Provided data →
*** Begin section ***

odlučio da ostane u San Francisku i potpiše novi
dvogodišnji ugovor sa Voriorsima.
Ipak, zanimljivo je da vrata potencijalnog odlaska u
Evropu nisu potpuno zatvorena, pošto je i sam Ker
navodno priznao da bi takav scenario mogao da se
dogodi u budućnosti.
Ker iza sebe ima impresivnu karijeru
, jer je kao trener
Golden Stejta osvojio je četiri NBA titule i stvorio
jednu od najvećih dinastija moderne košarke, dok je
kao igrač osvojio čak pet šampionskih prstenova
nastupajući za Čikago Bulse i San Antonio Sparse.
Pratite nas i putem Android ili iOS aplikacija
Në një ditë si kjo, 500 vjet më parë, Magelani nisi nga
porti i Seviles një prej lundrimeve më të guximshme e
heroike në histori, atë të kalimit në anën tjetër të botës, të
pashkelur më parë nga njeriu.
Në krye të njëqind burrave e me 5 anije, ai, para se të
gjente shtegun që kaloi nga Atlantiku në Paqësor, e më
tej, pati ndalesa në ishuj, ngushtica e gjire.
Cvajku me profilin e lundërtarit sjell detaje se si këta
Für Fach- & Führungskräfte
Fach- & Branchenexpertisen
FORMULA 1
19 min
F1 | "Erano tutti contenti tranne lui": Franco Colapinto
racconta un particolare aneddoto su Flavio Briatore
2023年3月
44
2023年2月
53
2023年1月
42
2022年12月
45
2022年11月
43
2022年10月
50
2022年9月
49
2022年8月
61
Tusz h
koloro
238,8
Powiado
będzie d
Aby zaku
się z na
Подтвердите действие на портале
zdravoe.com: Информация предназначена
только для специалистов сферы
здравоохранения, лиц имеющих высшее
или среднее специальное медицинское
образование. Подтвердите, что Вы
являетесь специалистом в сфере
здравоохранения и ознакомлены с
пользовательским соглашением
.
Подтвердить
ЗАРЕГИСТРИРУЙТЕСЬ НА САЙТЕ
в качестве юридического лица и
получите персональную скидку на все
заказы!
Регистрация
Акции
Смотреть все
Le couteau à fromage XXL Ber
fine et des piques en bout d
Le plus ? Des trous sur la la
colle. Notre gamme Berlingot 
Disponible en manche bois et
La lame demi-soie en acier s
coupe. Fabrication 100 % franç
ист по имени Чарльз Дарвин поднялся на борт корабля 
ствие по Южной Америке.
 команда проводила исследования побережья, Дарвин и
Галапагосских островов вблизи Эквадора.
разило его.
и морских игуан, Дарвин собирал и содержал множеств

*** End section ***

Required action →
Search the records for the word "здравоохранения". Copy each line where it appears.

Answer →
здравоохранения, лиц имеющих высшее
здравоохранения и ознакомлены с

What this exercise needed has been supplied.